Items from a data source
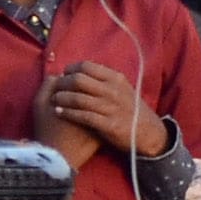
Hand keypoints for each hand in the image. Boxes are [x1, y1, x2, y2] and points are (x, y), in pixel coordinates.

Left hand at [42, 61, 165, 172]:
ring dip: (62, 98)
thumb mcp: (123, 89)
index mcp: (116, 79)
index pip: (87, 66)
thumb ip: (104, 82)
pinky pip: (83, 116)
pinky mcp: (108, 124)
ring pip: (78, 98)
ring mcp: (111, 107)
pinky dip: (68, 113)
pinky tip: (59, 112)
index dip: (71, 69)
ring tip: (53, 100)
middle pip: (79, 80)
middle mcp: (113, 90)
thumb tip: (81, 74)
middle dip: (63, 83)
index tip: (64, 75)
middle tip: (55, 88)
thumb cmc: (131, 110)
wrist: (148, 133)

* * *

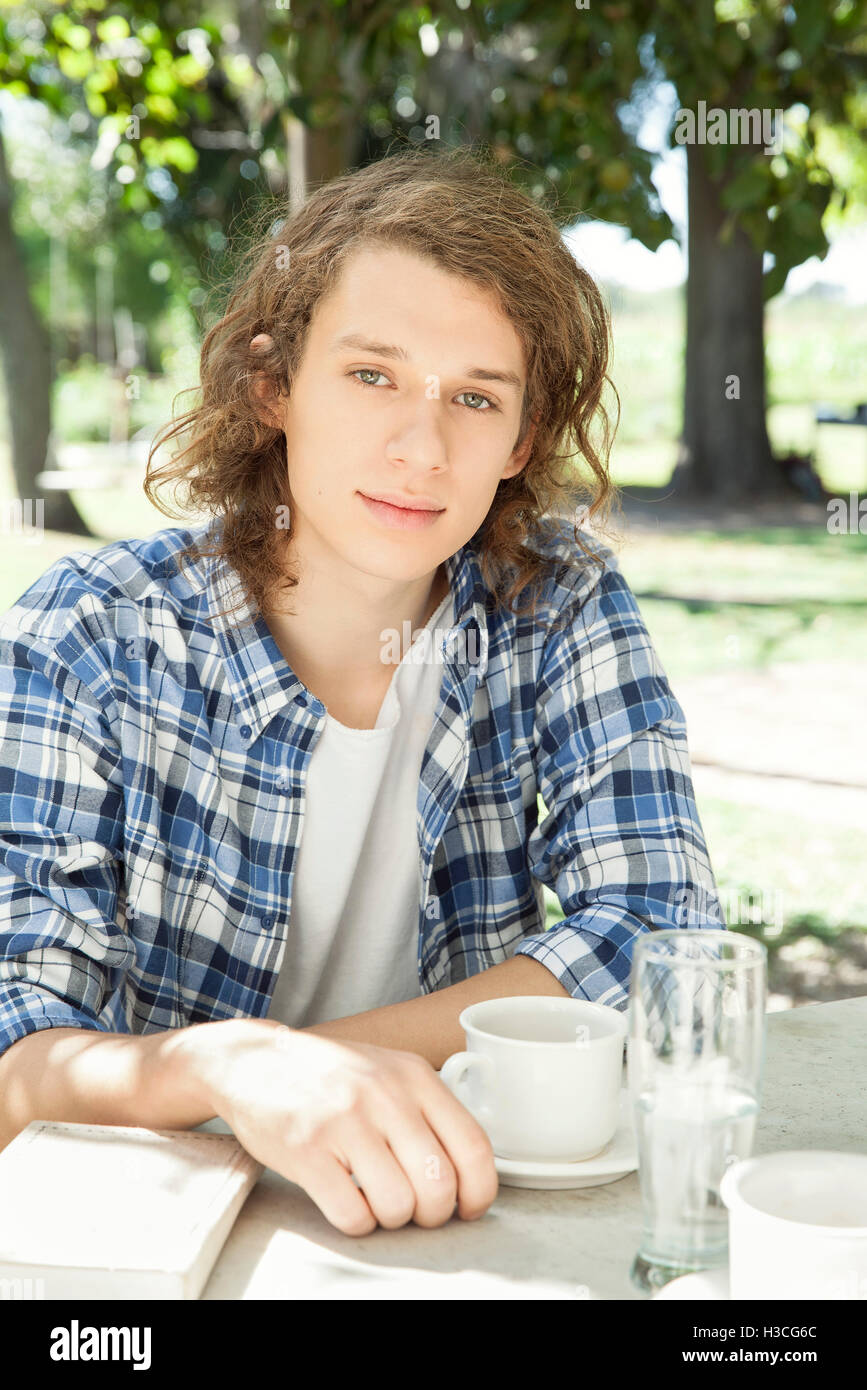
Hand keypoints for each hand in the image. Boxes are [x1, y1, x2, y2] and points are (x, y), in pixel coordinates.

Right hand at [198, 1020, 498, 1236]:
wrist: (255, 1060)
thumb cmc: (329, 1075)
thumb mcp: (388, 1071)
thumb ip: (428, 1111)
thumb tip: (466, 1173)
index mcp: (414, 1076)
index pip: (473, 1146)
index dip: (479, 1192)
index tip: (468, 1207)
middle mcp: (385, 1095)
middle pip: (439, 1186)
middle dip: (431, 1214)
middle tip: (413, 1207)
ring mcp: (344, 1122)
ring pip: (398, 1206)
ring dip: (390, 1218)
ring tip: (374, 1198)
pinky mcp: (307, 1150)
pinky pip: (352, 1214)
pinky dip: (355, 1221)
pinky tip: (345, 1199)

■ **What to produce**
Among the entries, find every line holding "ring" and return it.

■ **Response to this task**
ring dip: (62, 98)
ring pip: (78, 98)
ring mcp: (111, 107)
ring tip: (53, 100)
ring mcp: (344, 1122)
ring pip: (398, 1206)
ring dip: (390, 1218)
ring tip: (374, 1198)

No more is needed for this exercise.